Stocks tumble on oil, jobs news

Associated Press

Stocks plunged Thursday, with the Dow Jones industrials shedding nearly 112 points, as investors were pummeled by a sharp climb in oil prices, rising unemployment and a disappointing 2005 forecast from General Motors Corp.

Crude oil futures extended their gains, surpassing $48 per barrel and closing at a six-week high, as investors worried about declining U.S. reserves, the Iraqi elections and evidence of OPEC production cuts. A barrel of light crude was quoted at $48.04, up $1.67, on the New York Mercantile Exchange.

Wall Street also was unnerved by the latest first-time jobless claims report, which showed a jump of 10,000 claims to 367,000 last week, a three-month high. After Friday’s modest job creation report, the labor market remained a major concern for investors.

But while the markets held on with only modest losses through most of the day, General Motors’ outlook — at the low end of Wall Street expectations — sent stocks tumbling.

“You get a little bad news, and there’s nobody willing to step up and buy on the dip,” said Bryan Piskorowski, market analyst at Wachovia Securities. “It’s the same pattern we’ve seen nearly every day this year. Investors are being very conservative and playing this day-to-day. It’s not new to the market that GM’s robbing Peter to pay Paul, but it was enough to trigger some sell programs.”

The Dow Jones industrial average fell 111.95, or 1.05 percent, at 10,505.83.

Broader stock indicators also fell sharply. The Standard & Poor’s 500 index was down 10.25, or 0.86 percent, at 1,177.45, and the Nasdaq composite index lost down 21.97, or 1.05 percent, at 2,070.56.

Mediocre economic data and surging oil prices, combined with continued investor unease about the profit outlooks for 2005, have overshadowed strong earnings reports this week from tech heavyweights Intel Corp. and Apple Computer Inc.

“These (earnings) numbers are unambiguously good, and you’re seeing a nice runup in those stocks, but they aren’t spilling over into the rest of the sector,” said Russ Koesterich, U.S. equity strategist at State Street Corp. in Boston.

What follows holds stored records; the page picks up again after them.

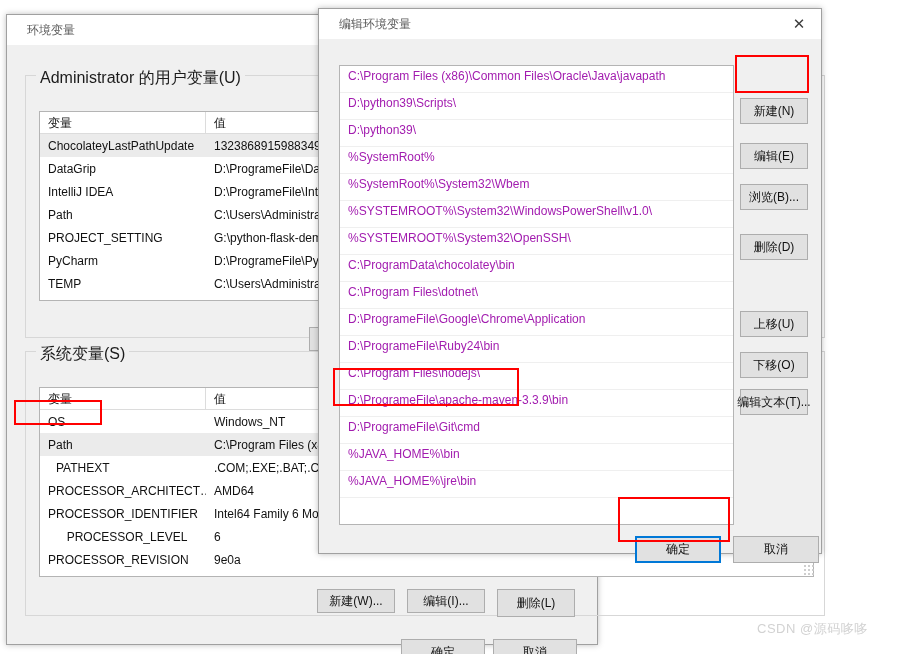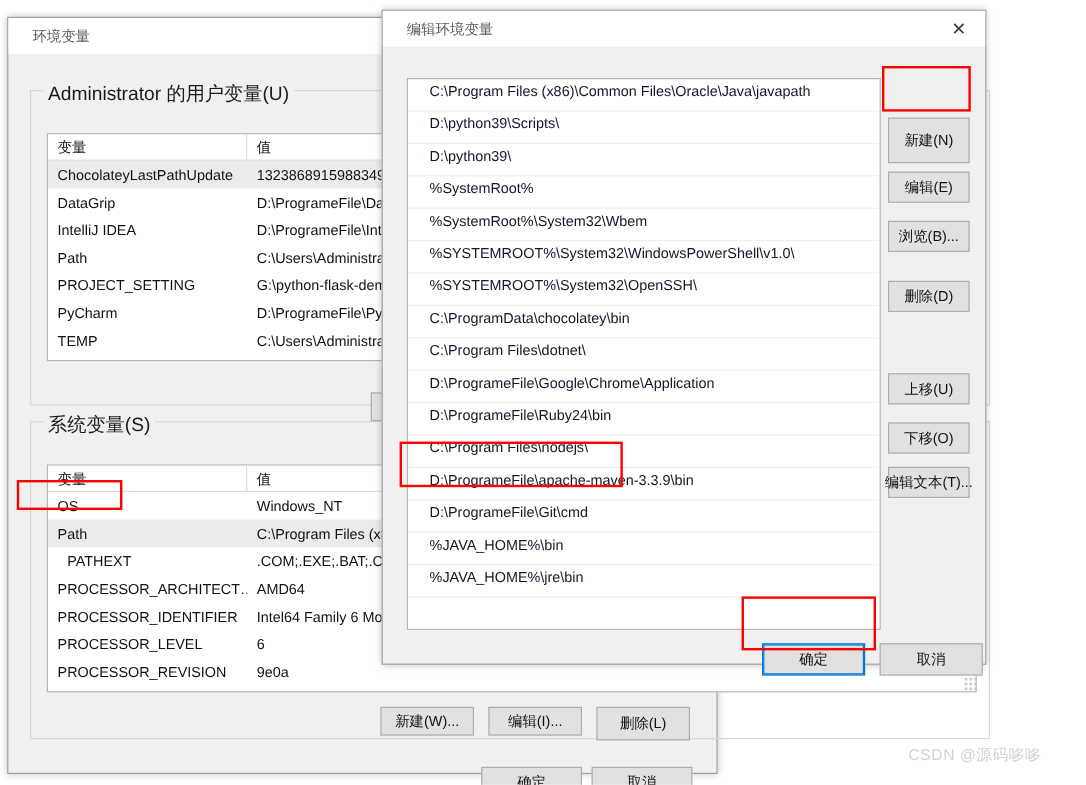--- a/index.html
+++ b/index.html
@@ -119,9 +119,9 @@
   .pathrow {
     height: 27px;
     line-height: 21px;
-    padding-left: 18px;
-    font-size: 12px;
-    color: #0f172a;
+    padding-left: 8px;
+    font-size: 12px;
+    color: #a21caf;
     border-bottom: 1px solid #efefef;
     white-space: nowrap;
     overflow: hidden;

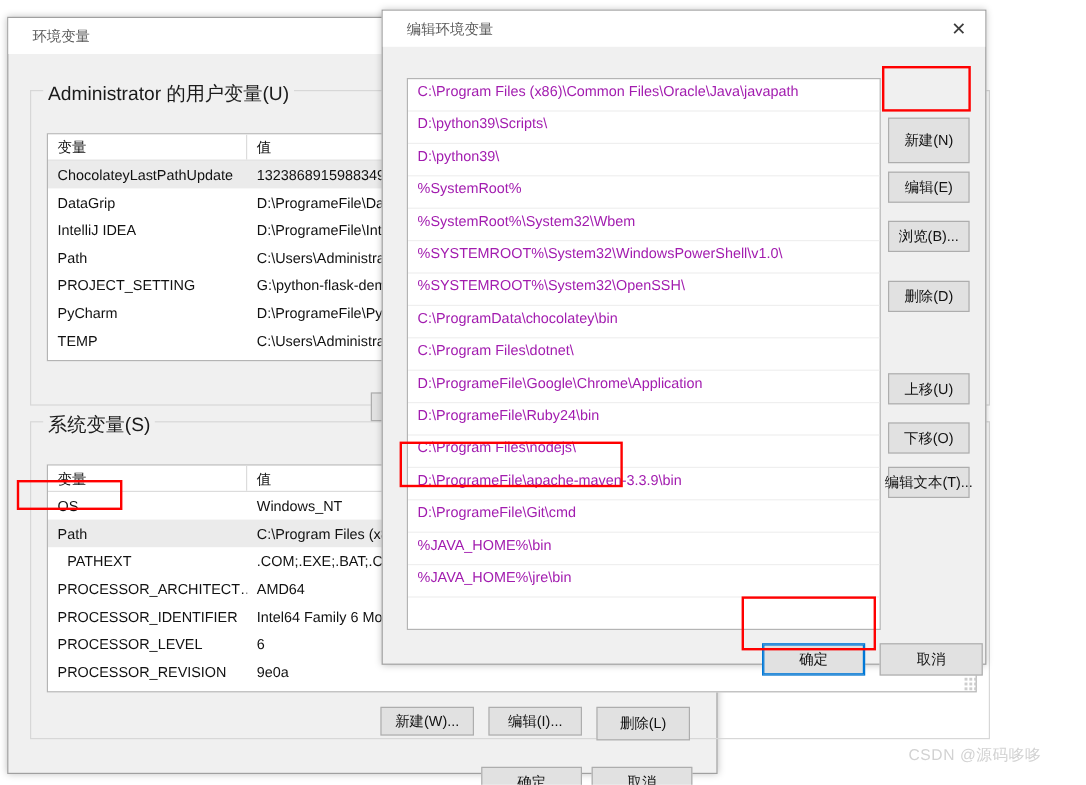--- a/index.html
+++ b/index.html
@@ -296,7 +296,7 @@
       </div>
 
       <div id="side-buttons">
-          <div class="btn" style="left: 421px; top: 59px; width: 68px; height: 38px;">新建(N)</div>
+          <div class="btn" style="left: 421px; top: 59px; width: 68px; height: 26px;">新建(N)</div>
           <div class="btn" style="left: 421px; top: 104px; width: 68px; height: 26px;">编辑(E)</div>
           <div class="btn" style="left: 421px; top: 145px; width: 68px; height: 26px;">浏览(B)...</div>
           <div class="btn" style="left: 421px; top: 186px; width: 68px; height: 26px; margin-top: 9px;">删除(D)</div>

Analysts said investor nervousness has pressured stocks, but strong economic reports and more positive earnings statements could boost the market.

Declining issues outnumbered advancers by about 4 to 3 on the New York Stock Exchange, where volume was moderate.

The Russell 2000 index of smaller companies was down 3.06, or 0.5 percent, at 610.13.

Overseas, Japan’s Nikkei stock average fell 0.83 percent. In Europe, Britain’s FTSE 100 closed up 0.35 percent, France’s CAC-40 gained 0.47 percent for the session, and Germany’s DAX index climbed 0.08 percent in late trading.